KEJAHATAN pada anak terjadi karena tidak adanya aturan yang eksplisit mengenai kewajiban orangtua dan atau orang dewasa terkait kasus itu.

Hal itu diungkapkan oleh kriminolog UI Muhammad Mustofa menanggapi penculikan dan pembunuhan terhadap Jamaluddin, siswa kelas 1 SDN Beji Kota Depok, Minggu (7/2).

"Masyarakat bersikap masa bodoh. Kalaupun mau menegur, takut dibilang mencampuri urusan orang lain," kata Mustofa, kemarin. Polres Depok, hingga kini masih menyelidiki kasus penculikan disertai pembunuhan terhadap anak berusia tujuh tahun yang dilakukan Januar Arifin alias Begeng tersebut. "Selain itu, kami masih menunggu hasil autopsi untuk mengungkap misteri tersebut.
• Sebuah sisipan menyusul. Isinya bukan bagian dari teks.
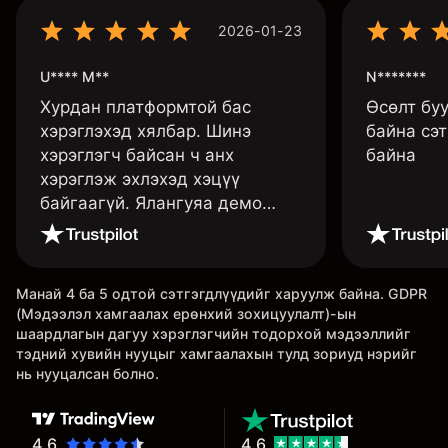
2026-01-23
U**** M**
N*******
Хурдан платформтой бас
Өсөлт бу
хэрэглэхэд хялбар. Шинэ
байна сэт
хэрэглэгч байсан ч анх
байна
хэрэглэж эхлэхэд хэцүү
байгаагүй. Ялангуяа демо
данс нь их хэрэгтэй ба
дадлага хийж төрөл бүрийн
функцуудийг нь туршиж үзэхэд
Манай 4 ба 5 одтой сэтгэгдлүүдийг харуулж байна. GDPR
дэмтэй.
(Мэдээлэл хамгаалах ерөнхий зохицуулалт)-ын
шаардлагын дагуу хэрэглэгчийн тодорхой мэдээллийг
тэдний хувийн нууцыг хамгаалахын тулд зориуд нэрийг
нь нууцалсан болно.
4.6
4.6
Nanti akan kami ungkap kalau hasil visum dari Rumah Sakit Polri Kramat Jati, Jakarta Timur, keluar," ujar Kapolres Depok Kombes Dwiyono, kemarin.

Polisi, lanjutnya, juga masih memburu dua rekan Begeng yang masih bersembunyi. Itu dilakukan polisi karena Begeng mengaku dua temannya yang menghabisi korban. Untuk memudahkan pemeriksaan, Begeng ditahan di Polres Depok.

"Dia dijerat pasal berlapis, yakni pasal 338 jo pasal 340 tentang pembunuhan berencana dan UU Perlin-dungan Anak," tambah Kapolres.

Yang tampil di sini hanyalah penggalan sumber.